Slide 34 - Certification Requirements

  • After conducting qualification tests on surrogate lighters, manufacturers and importers must certify that the lighters they sell comply with the standard.
  • A certificate must be based on a reasonable testing program of lighters sampled during production or on a test of each lighter produced for sale.
  • A reasonable testing program for lighters is one that demonstrates with a high degree of assurance that all lighters manufactured for sale or distributed in commerce will meet the requirements of the standard. Manufacturers and importers shall determine the types and frequency of testing for their own reasonable testing programs.
  • All reasonable testing programs shall include qualification tests, which must be performed on surrogates of each model of lighter produced, or to be produced, to demonstrate that the product is capable of passing the tests prescribed by the standard, and production tests, which must be performed during appropriate production intervals as long as the product is being manufactured.

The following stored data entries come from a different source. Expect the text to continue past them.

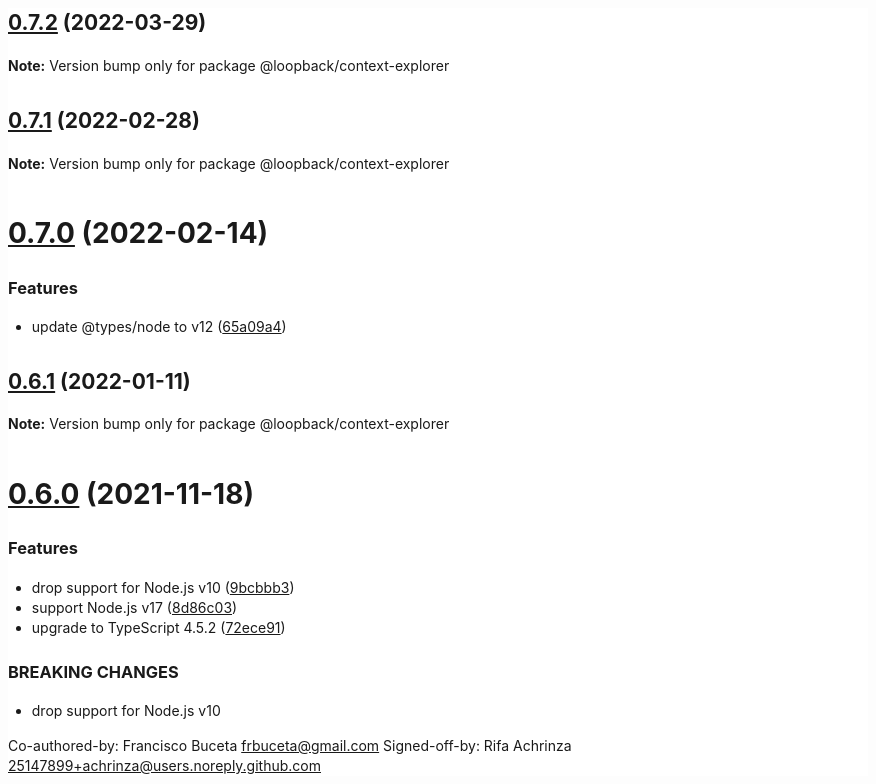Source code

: ## [0.7.2](https://github.com/loopbackio/loopback-next/compare/@loopback/context-explorer@0.7.1...@loopback/context-explorer@0.7.2) (2022-03-29)

**Note:** Version bump only for package @loopback/context-explorer

## [0.7.1](https://github.com/loopbackio/loopback-next/compare/@loopback/context-explorer@0.7.0...@loopback/context-explorer@0.7.1) (2022-02-28)

**Note:** Version bump only for package @loopback/context-explorer

# [0.7.0](https://github.com/loopbackio/loopback-next/compare/@loopback/context-explorer@0.6.1...@loopback/context-explorer@0.7.0) (2022-02-14)

### Features

- update @types/node to v12
  ([65a09a4](https://github.com/loopbackio/loopback-next/commit/65a09a406e4865f774f97b58af9e616733b8b255))

## [0.6.1](https://github.com/loopbackio/loopback-next/compare/@loopback/context-explorer@0.6.0...@loopback/context-explorer@0.6.1) (2022-01-11)

**Note:** Version bump only for package @loopback/context-explorer

# [0.6.0](https://github.com/loopbackio/loopback-next/compare/@loopback/context-explorer@0.5.4...@loopback/context-explorer@0.6.0) (2021-11-18)

### Features

- drop support for Node.js v10
  ([9bcbbb3](https://github.com/loopbackio/loopback-next/commit/9bcbbb358ec3eabc3033d4e7e1c22b524a7069b3))
- support Node.js v17
  ([8d86c03](https://github.com/loopbackio/loopback-next/commit/8d86c03cb7047e2b1f18d05870628ef5783e71b2))
- upgrade to TypeScript 4.5.2
  ([72ece91](https://github.com/loopbackio/loopback-next/commit/72ece91289ecfdfd8747bb9888ad75db73e8ff4b))

### BREAKING CHANGES

- drop support for Node.js v10

Co-authored-by: Francisco Buceta <frbuceta@gmail.com> Signed-off-by: Rifa
Achrinza <25147899+achrinza@users.noreply.github.com>
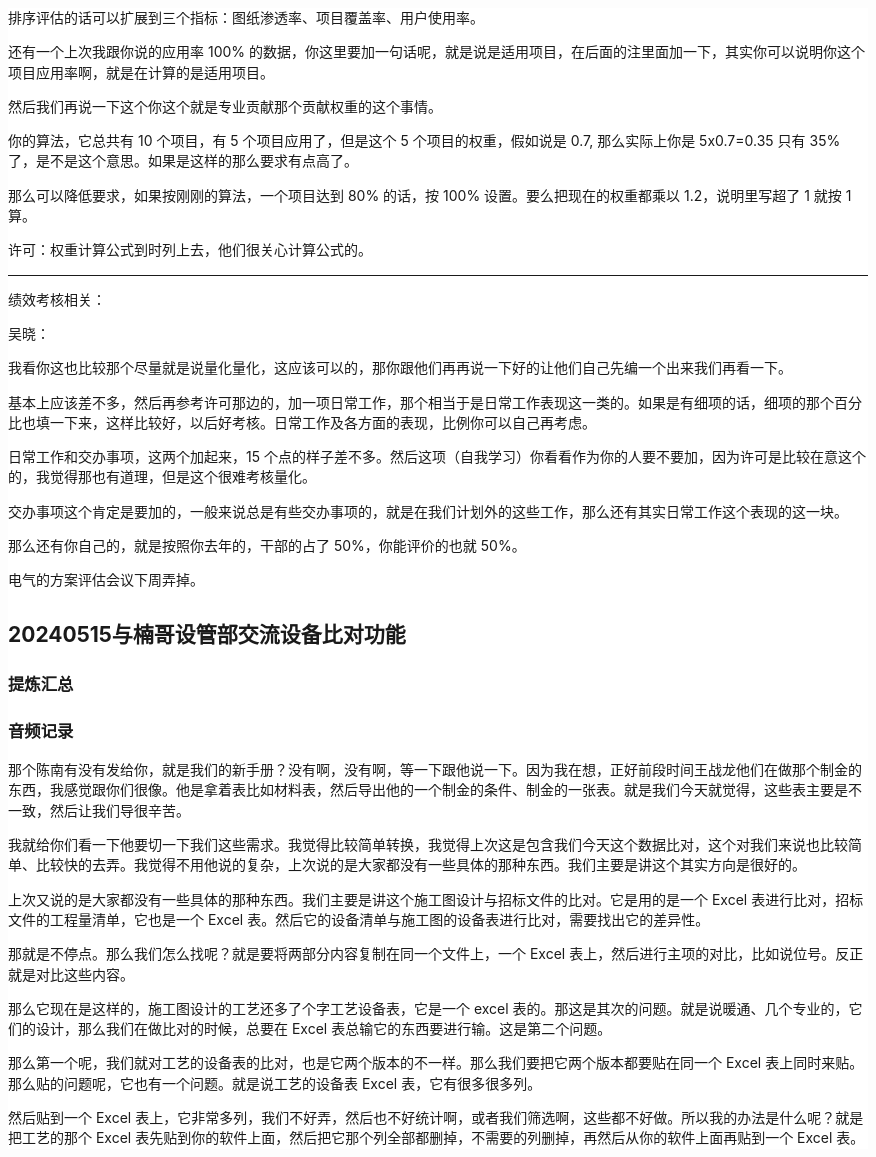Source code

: 排序评估的话可以扩展到三个指标：图纸渗透率、项目覆盖率、用户使用率。

还有一个上次我跟你说的应用率 100% 的数据，你这里要加一句话呢，就是说是适用项目，在后面的注里面加一下，其实你可以说明你这个项目应用率啊，就是在计算的是适用项目。

然后我们再说一下这个你这个就是专业贡献那个贡献权重的这个事情。

你的算法，它总共有 10 个项目，有 5 个项目应用了，但是这个 5 个项目的权重，假如说是 0.7, 那么实际上你是 5x0.7=0.35 只有 35% 了，是不是这个意思。如果是这样的那么要求有点高了。

那么可以降低要求，如果按刚刚的算法，一个项目达到 80% 的话，按 100% 设置。要么把现在的权重都乘以 1.2，说明里写超了 1 就按 1 算。

许可：权重计算公式到时列上去，他们很关心计算公式的。

---

绩效考核相关：

吴晓：

我看你这也比较那个尽量就是说量化量化，这应该可以的，那你跟他们再再说一下好的让他们自己先编一个出来我们再看一下。

基本上应该差不多，然后再参考许可那边的，加一项日常工作，那个相当于是日常工作表现这一类的。如果是有细项的话，细项的那个百分比也填一下来，这样比较好，以后好考核。日常工作及各方面的表现，比例你可以自己再考虑。

日常工作和交办事项，这两个加起来，15 个点的样子差不多。然后这项（自我学习）你看看作为你的人要不要加，因为许可是比较在意这个的，我觉得那也有道理，但是这个很难考核量化。

交办事项这个肯定是要加的，一般来说总是有些交办事项的，就是在我们计划外的这些工作，那么还有其实日常工作这个表现的这一块。

那么还有你自己的，就是按照你去年的，干部的占了 50%，你能评价的也就 50%。

电气的方案评估会议下周弄掉。

## 20240515与楠哥设管部交流设备比对功能

### 提炼汇总




### 音频记录


那个陈南有没有发给你，就是我们的新手册？没有啊，没有啊，等一下跟他说一下。因为我在想，正好前段时间王战龙他们在做那个制金的东西，我感觉跟你们很像。他是拿着表比如材料表，然后导出他的一个制金的条件、制金的一张表。就是我们今天就觉得，这些表主要是不一致，然后让我们导很辛苦。

我就给你们看一下他要切一下我们这些需求。我觉得比较简单转换，我觉得上次这是包含我们今天这个数据比对，这个对我们来说也比较简单、比较快的去弄。我觉得不用他说的复杂，上次说的是大家都没有一些具体的那种东西。我们主要是讲这个其实方向是很好的。

上次又说的是大家都没有一些具体的那种东西。我们主要是讲这个施工图设计与招标文件的比对。它是用的是一个 Excel 表进行比对，招标文件的工程量清单，它也是一个 Excel 表。然后它的设备清单与施工图的设备表进行比对，需要找出它的差异性。

那就是不停点。那么我们怎么找呢？就是要将两部分内容复制在同一个文件上，一个 Excel 表上，然后进行主项的对比，比如说位号。反正就是对比这些内容。

那么它现在是这样的，施工图设计的工艺还多了个字工艺设备表，它是一个 excel 表的。那这是其次的问题。就是说暖通、几个专业的，它们的设计，那么我们在做比对的时候，总要在 Excel 表总输它的东西要进行输。这是第二个问题。

那么第一个呢，我们就对工艺的设备表的比对，也是它两个版本的不一样。那么我们要把它两个版本都要贴在同一个 Excel 表上同时来贴。那么贴的问题呢，它也有一个问题。就是说工艺的设备表 Excel 表，它有很多很多列。

然后贴到一个 Excel 表上，它非常多列，我们不好弄，然后也不好统计啊，或者我们筛选啊，这些都不好做。所以我的办法是什么呢？就是把工艺的那个 Excel 表先贴到你的软件上面，然后把它那个列全部都删掉，不需要的列删掉，再然后从你的软件上面再贴到一个 Excel 表。
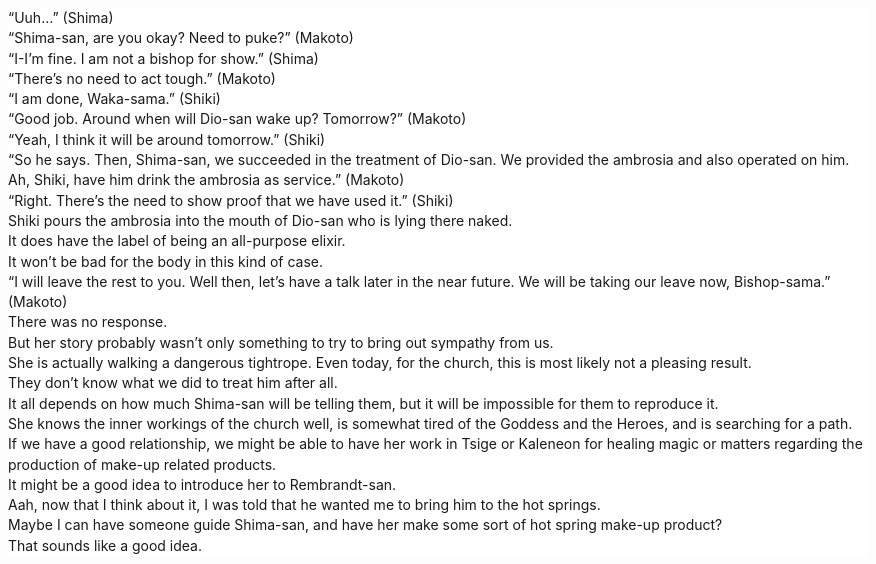 “Uuh…” (Shima)<br/>
“Shima-san, are you okay? Need to puke?” (Makoto)<br/>
“I-I’m fine. I am not a bishop for show.” (Shima)<br/>
“There’s no need to act tough.” (Makoto)<br/>
“I am done, Waka-sama.” (Shiki)<br/>
“Good job. Around when will Dio-san wake up? Tomorrow?” (Makoto)<br/>
“Yeah, I think it will be around tomorrow.” (Shiki)<br/>
“So he says. Then, Shima-san, we succeeded in the treatment of Dio-san. We provided the ambrosia and also operated on him. Ah, Shiki, have him drink the ambrosia as service.” (Makoto)<br/>
“Right. There’s the need to show proof that we have used it.” (Shiki)<br/>
Shiki pours the ambrosia into the mouth of Dio-san who is lying there naked.<br/>
It does have the label of being an all-purpose elixir. <br/>
It won’t be bad for the body in this kind of case.<br/>
“I will leave the rest to you. Well then, let’s have a talk later in the near future. We will be taking our leave now, Bishop-sama.” (Makoto)<br/>
There was no response.<br/>
But her story probably wasn’t only something to try to bring out sympathy from us.<br/>
She is actually walking a dangerous tightrope. Even today, for the church, this is most likely not a pleasing result.<br/>
They don’t know what we did to treat him after all.<br/>
It all depends on how much Shima-san will be telling them, but it will be impossible for them to reproduce it. <br/>
She knows the inner workings of the church well, is somewhat tired of the Goddess and the Heroes, and is searching for a path.<br/>
If we have a good relationship, we might be able to have her work in Tsige or Kaleneon for healing magic or matters regarding the production of make-up related products.<br/>
It might be a good idea to introduce her to Rembrandt-san.<br/>
Aah, now that I think about it, I was told that he wanted me to bring him to the hot springs.<br/>
Maybe I can have someone guide Shima-san, and have her make some sort of hot spring make-up product?<br/>
That sounds like a good idea.<br/>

Slide 35 - Certification Requirements

  • A certificate of compliance must accompany each shipping unit of the product (for example, a case) or otherwise be furnished to any distributor or retailer to whom the product is sold or delivered by the manufacturer, private labeler, or importer.
    • The Certificate of Compliance shall state:
    • That the lighter "complies with the Consumer Product Safety Standard for Cigarette Lighters (16 CFR §1210)"
    • The name and address of the manufacturer or importer issuing the certificate or the private labeler, and
    • The date(s) of manufacture.

Slide 36 & 37 - Certification Requirements

  • In addition, manufacturers or importers must also comply with the General Certification of Conformity (GCC) requirement as stipulated in the Consumer Product Safety Improvement Act of 2008 (‘‘CPSIA’’) (C.F.R. §1110.11).
  • The GCC certificate should:
  • Describe the product covered by this certification in enough detail to match the certificate to each product it covers and no other;
  • Identify separately each rule, ban, standard or regulation under the Acts administered by the Commission that is applicable to the product;
  • Provide the name, full mailing address, and telephone number of the importer or U.S. domestic manufacturer certifying the product;
  • Provide the name, full mailing address, e-mail address and telephone number of the person maintaining test records in support of the certification;
  • Provide the date(s) when the product was manufactured by at least month and year. For the place of manufacture provide at least the city and country or administrative region of the place where the product was finally manufactured or assembled. If the same manufacturer operates more than one location in the same city, provide the street address of the factory;
  • Give the date of the tests or test report(s) on which certification is being based and the location(s) of the testing; and
  • If a third-party laboratory tested the product or conducted a testing program on which the certification is based, give the name, full mailing address and telephone number of the laboratory;
  • Manufacturers and importers may combine the General Certification of Conformity certificate with the Certificate of Compliance of the Safety Standard for Cigarette Lighters.